June 1, 2022 - GALLUP
by Justin McCarthy
WASHINGTON, D.C. -- Seventy-one percent of Americans say they support legal same-sex marriage, which exceeds the previous high of 70% recorded in 2021 by one percentage point.
These data are from Gallup's annual Values and Beliefs poll, conducted May 2-22.
When Gallup first polled about same-sex marriage in 1996, barely a quarter of the public (27%) supported legalizing such unions. It would take another 15 years, until 2011, for support to reach the majority level. Then in 2015, just one month before the U.S. Supreme Court's Obergefell v. Hodges decision, public support for legalizing gay marriage cracked the 60% level, and last year it reached the 70% mark for the first time.
Rising national support for legal same-sex marriage reflects steady increases among most subgroups of the population, even those who have traditionally been the most resistant to gay marriage. Adults aged 65 and older, for example, became mostly supportive in 2016 -- as did Protestants in 2017 and Republicans in 2021.
Americans who report that they attend church weekly remain the primary demographic holdout against gay marriage, with 40% in favor and 58% opposed.
Analyzing Gallup's trends since 2004, Americans who seldom or never attend church have always been mostly supportive of same-sex couples getting legally married. Among those who attend nearly weekly or monthly, support did not rise to the majority level until 2014.

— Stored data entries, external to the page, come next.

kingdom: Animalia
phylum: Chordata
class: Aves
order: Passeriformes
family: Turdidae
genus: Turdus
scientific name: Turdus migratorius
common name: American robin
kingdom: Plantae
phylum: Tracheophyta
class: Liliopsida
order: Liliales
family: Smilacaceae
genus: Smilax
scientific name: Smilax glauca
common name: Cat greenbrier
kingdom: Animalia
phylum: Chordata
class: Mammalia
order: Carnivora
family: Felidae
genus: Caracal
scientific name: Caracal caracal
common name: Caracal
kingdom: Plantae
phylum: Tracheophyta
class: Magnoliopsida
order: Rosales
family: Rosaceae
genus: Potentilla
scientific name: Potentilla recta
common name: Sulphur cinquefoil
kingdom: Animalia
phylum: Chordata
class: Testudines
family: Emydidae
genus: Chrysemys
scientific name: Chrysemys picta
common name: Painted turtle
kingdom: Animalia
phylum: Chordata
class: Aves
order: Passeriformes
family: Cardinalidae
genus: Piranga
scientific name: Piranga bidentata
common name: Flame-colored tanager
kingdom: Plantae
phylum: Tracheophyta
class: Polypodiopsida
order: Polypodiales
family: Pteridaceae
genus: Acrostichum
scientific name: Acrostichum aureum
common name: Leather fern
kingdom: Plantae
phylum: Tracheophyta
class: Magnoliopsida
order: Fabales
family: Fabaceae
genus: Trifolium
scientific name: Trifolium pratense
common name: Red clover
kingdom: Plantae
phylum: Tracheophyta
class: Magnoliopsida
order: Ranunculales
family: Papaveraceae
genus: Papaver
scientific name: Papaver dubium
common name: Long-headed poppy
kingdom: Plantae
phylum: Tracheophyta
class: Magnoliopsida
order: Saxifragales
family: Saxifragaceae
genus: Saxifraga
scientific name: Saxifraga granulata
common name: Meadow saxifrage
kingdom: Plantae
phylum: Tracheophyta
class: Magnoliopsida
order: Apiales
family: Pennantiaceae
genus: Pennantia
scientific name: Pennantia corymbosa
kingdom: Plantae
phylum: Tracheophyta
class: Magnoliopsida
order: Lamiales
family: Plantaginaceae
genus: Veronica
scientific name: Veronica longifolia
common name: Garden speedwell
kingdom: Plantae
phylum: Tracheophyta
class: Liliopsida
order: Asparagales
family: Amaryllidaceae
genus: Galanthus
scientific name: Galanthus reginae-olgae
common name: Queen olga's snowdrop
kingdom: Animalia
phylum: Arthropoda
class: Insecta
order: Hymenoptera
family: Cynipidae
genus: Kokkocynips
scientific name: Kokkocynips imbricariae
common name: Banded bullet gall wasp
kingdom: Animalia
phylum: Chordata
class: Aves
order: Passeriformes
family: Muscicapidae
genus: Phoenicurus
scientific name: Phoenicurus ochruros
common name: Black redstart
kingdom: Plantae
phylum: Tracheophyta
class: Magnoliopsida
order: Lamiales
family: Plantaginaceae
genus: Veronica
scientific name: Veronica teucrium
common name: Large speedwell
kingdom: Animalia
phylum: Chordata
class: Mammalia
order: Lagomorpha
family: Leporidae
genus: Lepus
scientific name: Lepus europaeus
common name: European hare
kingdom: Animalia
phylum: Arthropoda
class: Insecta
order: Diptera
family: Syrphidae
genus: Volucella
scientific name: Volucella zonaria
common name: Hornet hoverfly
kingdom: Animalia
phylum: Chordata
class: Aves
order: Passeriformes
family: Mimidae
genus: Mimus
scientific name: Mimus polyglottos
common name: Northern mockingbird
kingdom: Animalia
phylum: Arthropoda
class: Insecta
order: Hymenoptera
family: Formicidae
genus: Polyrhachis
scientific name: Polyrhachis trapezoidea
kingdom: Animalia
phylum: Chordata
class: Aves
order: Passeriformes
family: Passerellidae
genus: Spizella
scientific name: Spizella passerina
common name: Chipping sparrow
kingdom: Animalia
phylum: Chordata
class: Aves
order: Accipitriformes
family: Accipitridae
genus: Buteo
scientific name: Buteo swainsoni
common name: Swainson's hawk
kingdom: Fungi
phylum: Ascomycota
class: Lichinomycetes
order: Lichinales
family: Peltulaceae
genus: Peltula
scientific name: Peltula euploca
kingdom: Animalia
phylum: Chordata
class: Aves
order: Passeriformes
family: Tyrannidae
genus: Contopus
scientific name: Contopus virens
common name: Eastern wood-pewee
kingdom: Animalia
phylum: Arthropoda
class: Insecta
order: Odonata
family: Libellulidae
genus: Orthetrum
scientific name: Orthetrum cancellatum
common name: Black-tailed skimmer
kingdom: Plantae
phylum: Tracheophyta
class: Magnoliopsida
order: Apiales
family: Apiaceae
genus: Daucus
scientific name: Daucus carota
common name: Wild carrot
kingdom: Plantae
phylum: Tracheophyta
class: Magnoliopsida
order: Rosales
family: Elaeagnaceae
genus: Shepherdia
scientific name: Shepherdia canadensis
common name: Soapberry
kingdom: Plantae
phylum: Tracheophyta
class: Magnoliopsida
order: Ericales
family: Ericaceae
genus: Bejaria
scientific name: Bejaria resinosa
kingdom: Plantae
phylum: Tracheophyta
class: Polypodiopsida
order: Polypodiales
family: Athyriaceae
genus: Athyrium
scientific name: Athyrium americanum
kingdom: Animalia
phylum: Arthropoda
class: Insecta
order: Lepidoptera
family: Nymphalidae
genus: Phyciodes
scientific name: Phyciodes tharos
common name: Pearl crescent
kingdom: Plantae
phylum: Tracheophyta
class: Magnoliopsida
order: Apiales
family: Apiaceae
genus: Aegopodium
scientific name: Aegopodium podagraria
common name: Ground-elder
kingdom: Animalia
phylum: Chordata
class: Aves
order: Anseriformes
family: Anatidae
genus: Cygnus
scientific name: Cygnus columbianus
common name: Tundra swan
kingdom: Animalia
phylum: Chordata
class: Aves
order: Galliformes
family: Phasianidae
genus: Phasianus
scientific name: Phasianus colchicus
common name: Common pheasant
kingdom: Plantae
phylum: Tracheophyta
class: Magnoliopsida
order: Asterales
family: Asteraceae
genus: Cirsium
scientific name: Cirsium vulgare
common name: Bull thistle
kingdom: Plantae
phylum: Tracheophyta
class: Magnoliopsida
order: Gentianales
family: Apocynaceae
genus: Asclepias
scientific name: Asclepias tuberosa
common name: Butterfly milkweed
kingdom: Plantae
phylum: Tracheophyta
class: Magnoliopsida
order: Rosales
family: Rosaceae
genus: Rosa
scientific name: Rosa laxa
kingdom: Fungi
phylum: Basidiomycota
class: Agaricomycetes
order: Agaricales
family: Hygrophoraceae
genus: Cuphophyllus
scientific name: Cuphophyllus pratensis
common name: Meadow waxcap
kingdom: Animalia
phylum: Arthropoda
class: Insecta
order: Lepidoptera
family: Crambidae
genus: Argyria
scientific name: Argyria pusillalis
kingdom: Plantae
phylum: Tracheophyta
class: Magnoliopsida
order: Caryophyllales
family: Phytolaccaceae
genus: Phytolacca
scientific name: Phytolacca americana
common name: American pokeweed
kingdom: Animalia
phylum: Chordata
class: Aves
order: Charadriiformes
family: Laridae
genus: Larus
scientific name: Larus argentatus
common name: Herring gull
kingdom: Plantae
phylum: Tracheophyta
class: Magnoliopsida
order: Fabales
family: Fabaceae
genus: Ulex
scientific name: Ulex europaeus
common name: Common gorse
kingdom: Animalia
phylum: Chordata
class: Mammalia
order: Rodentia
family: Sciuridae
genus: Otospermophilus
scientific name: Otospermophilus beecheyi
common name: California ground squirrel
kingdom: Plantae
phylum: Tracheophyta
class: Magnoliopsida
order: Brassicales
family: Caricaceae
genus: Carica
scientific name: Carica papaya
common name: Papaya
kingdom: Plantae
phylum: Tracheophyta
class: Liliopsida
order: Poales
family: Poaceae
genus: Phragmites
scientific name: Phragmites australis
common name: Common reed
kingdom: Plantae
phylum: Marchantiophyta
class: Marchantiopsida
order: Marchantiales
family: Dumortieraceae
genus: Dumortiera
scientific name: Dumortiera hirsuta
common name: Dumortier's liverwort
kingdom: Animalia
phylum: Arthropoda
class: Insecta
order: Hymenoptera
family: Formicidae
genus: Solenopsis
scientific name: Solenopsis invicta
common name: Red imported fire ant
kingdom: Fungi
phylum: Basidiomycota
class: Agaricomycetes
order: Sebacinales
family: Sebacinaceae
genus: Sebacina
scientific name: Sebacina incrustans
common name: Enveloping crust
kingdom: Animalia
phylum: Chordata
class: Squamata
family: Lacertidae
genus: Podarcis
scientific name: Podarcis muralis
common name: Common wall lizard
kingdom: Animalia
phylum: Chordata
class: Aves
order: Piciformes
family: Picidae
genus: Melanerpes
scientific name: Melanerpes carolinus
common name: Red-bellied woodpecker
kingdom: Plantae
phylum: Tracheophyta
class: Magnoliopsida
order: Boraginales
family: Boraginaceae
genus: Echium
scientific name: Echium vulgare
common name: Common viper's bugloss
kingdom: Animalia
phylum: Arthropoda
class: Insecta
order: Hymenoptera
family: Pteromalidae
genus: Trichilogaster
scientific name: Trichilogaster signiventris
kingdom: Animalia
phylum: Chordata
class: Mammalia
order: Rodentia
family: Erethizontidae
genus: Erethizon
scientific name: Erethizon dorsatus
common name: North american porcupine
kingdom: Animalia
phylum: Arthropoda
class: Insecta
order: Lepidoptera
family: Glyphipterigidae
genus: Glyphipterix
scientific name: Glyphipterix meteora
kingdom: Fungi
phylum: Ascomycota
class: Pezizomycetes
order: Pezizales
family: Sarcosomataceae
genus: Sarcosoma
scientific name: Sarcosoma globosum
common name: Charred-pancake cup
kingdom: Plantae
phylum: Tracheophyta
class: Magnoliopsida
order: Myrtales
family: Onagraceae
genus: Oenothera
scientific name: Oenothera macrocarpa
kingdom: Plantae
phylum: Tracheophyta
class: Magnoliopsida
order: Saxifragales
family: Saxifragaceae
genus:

Weekly churchgoers, however, have yet to reach a majority level of support in the trend. The current 40% among this group who support same-sex marriage is within the 39% to 44% range Gallup has recorded since 2016.
As Gallup's trend on support for legal same-sex marriage inches ever upward, the question is when it will reach its ceiling. While support has typically increased by small percentages on an annual basis -- often within the margin of error -- cumulatively, the increases have produced a transformation in U.S. attitudes on an issue Americans once vehemently opposed.
Some observers of the Supreme Court's leaked draft opinion related to Roe v. Wade in May have questioned whether an overturning of Roe would clear a path for the conservative-leaning court to also overturn Obergefell. If this were to happen, the court would be moving in opposition to a public opinion trend that has shown increasing support.